Often small exhibitions and individual examples of Kiki Smith’s work fail to convey the overall picture of the artist’s intentions and practice. “Telling Tales,” guest-curated by Helaine Posner for the International Center of Photography (ICP), allowed viewers to put together the pieces of Smith’s wide-ranging production from the past few years. Photographs, drawings, sculptures, video and sound composed several related narrative environments. Smith drew on biblical stories and folktales for her sculptures and drawings through the ’90s. The main characters in this show were Eve and the serpent, a witch, Little Red Riding Hood and the wolf. A child-sized book with a visual essay by Smith called “Bedlam” and an essay by Posner accompanied the show.

Serpent (1999), two 7 1/2-foothigh, white, leaded-glass panels, each depicting an upright lizard with a woman’s face, introduced Smith’s interpretation of the Garden of Eden. In her essay, Posner sees Smith’s characters as undergoing an initiation to attain experience and knowledge: “It is the fear engendered by this quest and the painful vulnerability of childhood that Smith explores in her current body of work.” Loss of innocence is the theme that connects the exhibition’s elements. Titled Eve (2001), a small white resin figure of a young girl with upstretched arms and graphite scribbled on various body parts, stood on a pedestal; on the walls behind her, color and black-and-white C-prints were arranged in two rows (36 4-by-6-inch photos below, 22 larger examples above). The photos included Eve near a fruit-bearing bush in close-cropped tableaux.

In addition to human and animal figures, the installation featured plants and fruits depicted in two and three dimensions. Naturalistic sculptures of fecund blackberry vines randomly climbed the walls. The volume of a soundtrack of an apple being bitten and chewed increased slowly as one moved toward a grouping of apples on the floor, some made of red wax, some of black bronze. On the walls, the photo series “Witch Sleeping” (2000) showed the artist dressed in black Victorian garb and carrying a basket of red and black apples, walking in the woods or falling into piles of yellow leaves. In the series, Smith assumes the role of the crone, a counterpoint to the fresh-faced sculpture of Eve.

Many of Smith’s sculptures and drawings show the influence of northern European, particularly late Gothic, art. (Smith was actually born in Nuremberg, Germany, although she grew up in the U.S.) Over the last few years the characters and circumstances of “Little Red Riding Hood” have been a springboard for the artist. The cautionary tale, popularized in the 18th-century collection of the Brothers Grimm, warned adolescent girls about the dangers of distracting temptations and premarital sex.

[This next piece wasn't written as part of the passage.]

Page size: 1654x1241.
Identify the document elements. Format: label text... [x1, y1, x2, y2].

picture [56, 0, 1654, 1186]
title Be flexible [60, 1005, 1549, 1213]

The exhibition included several pieces on this theme. Daughter (1999), a 4-foot-high sculpture of a wolf-girl, is made of off-white paper; the girl wears a red cape. The imagined progeny of the wolf and Red Riding Hood, she sprouts hair around her face and has lifelike glass eyes. According to Posner, Smith’s source for the sculpture was a picture of a bearded girl from a French book on wolves. A dirge-like soundtrack (composed by Margaret De Wys) emanated from the figure when the viewer approached, further animating its startling presence. Nearby, a life-size bronze wolf with a small red glove hanging from its fangs stood before a wall of large C-prints. The photographs show sections of-Daughter, sometimes partly covered by a tarp, as if she were a secret being slowly unveiled.

For several years Smith has created in various mediums works that she calls “Gang of Girls and Pack of Wolves.” Here 12 hand-colored C-prints presented as many girls’ faces in red hoods; each has a northern European look, consistent with the folktale’s origins. In an alcove with dark gray walls, a projection of a wolf running through the night appeared via stop-action video composed of successive drawings. On a monitor, Smith’s drawings of Red Riding Hood flashed by in quick succession.

In ICP’s back gallery, two large paper-and-muslin figures hung from the ceiling, their limbs tied with fabric strips. Each called Puppet, the eerie figures recall creation stories from Frankenstein to Pinocchio. Unlike Daughter, fraught with the conflicts of a hybrid identity, these puppets appear to be neutral shells, which have not yet received the defining gestures of their creator. Along the walls were photographs of the same puppets lying in a studio. Sculptures of polymer resin earthworms swarmed along the edge of the wall and the floor. A reference to the apples in the front galleries, the worms recalled the artist’s earlier sculptures of glass sperm in the context of the almost fetal puppets.

In a concurrent show of photographs at Pace/MacGill, Smith grouped C-prints that pictured details of some of her other sculptures. A childlike, blood-red wax figure called Harpies (2000) was presented through close-ups of her narrow, taut face and large, angled eyes as well as her intricately formed labia between stiff legs. Another sequence called “Autumn” included a picture of Smith’s bronze sculpture Calling, shown outdoors, peering sweetly through tall grass.